Papa Francesco in un intervista (19.08.2013) afferma: «Io vedo con chiarezza che la cosa di cui la Chiesa ha più bisogno oggi è la capacità di curare le ferite e di riscaldare il cuore dei fedeli, la vicinanza, la prossimità. Io vedo la Chiesa come un ospedale da campo dopo una battaglia. Si devono curare le sue ferite»: è il tempo di uscire:

Ecco come lo descrive nell’Amoris Letitiae.

Gesù «aspetta che rinunciamo a cercare quei ripari personali o comunitari che ci permettono di mantenerci a distanza dal nodo del dramma umano, affinché accettiamo veramente di entrare in contatto con l’esistenza concreta degli altri e conosciamo la forza della tenerezza» (EG 270) – 308

“Cerchiamo ora di accostarci alle crisi matrimoniali con uno sguardo che non ignori il loro carico di dolore e di angoscia” (234)

«Le persone divorziate ma non risposate, che spesso sono testimoni della fedeltà matrimoniale, vanno incoraggiate a trovare nell’Eucaristia il cibo che le sostenga nel loro stato. La comunità locale e i Pastori devono accompagnare queste persone con sollecitudine, soprattutto quando vi sono figli o è grave la loro situazione di povertà» (242)

“Ai divorziati che vivono una nuova unione, è importante far sentire che sono parte della Chiesa, che “non sono scomunicati” e non sono trattati come tali, perché formano sempre la comunione ecclesiale. Queste situazioni «esigono un attento discernimento e un accompagnamento di grande rispetto, evitando ogni linguaggio e atteggiamento che li faccia sentire discriminati e promuovendo la loro partecipazione alla vita della comunità” (243)

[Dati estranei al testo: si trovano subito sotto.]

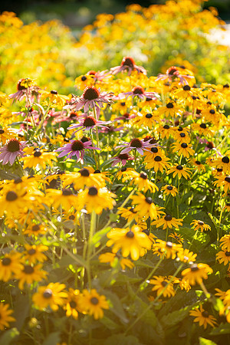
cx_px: 115
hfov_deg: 19.5
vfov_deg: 28.8
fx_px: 671
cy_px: 172
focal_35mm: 70
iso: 100
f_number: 2.8
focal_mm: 70
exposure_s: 1/500
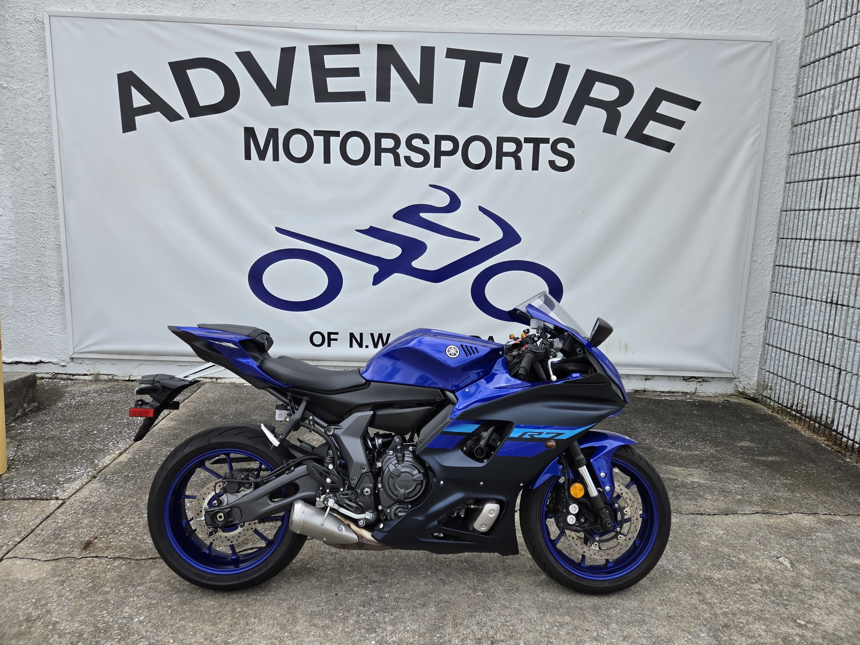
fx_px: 571
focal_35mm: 23
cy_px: 322
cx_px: 430
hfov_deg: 73.9
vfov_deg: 58.9
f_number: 1.8
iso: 80
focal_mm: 5.4
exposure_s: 1/2593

“Tutte queste situazioni (La scelta del matrimonio civile e la semplice convivenza), vanno affrontate in maniera costruttiva, cercando di trasformarle in opportunità di cammino verso la pienezza del matrimonio e della famiglia alla luce del Vangelo. Si tratta di accoglierle e accompagnarle con pazienza e delicatezza». È quello che ha fatto Gesù con la samaritana (cfr Gv 4,1-26): rivolse una parola al suo desiderio di amore vero, per liberarla da tutto ciò che oscurava la sua vita e guidarla alla gioia piena del Vangelo” (294).

Sentiamo, su questo, l’esperienza di una mistica del nostro tempo, Chiara Lubich: “Ciò che mi fa male è mio. Mio il dolore che mi sfiora nel presente. Mio il dolore delle anime accanto (è quello il mio Gesù). Mio tutto ciò che non è pace, gaudio, bello, amabile, sereno…, in una parola: ciò che non è Paradiso. Poiché anch’io ho il mio Paradiso ma è quello nel cuore dello Sposo mio. Non ne conosco altri”.

È sempre un fuggire da ciò che è sicurezza personale, ciò che accomoda. La gioia sta in questo gioco d’amore: da me agli altri e per gli altri. Per me rimane la gioia di amare.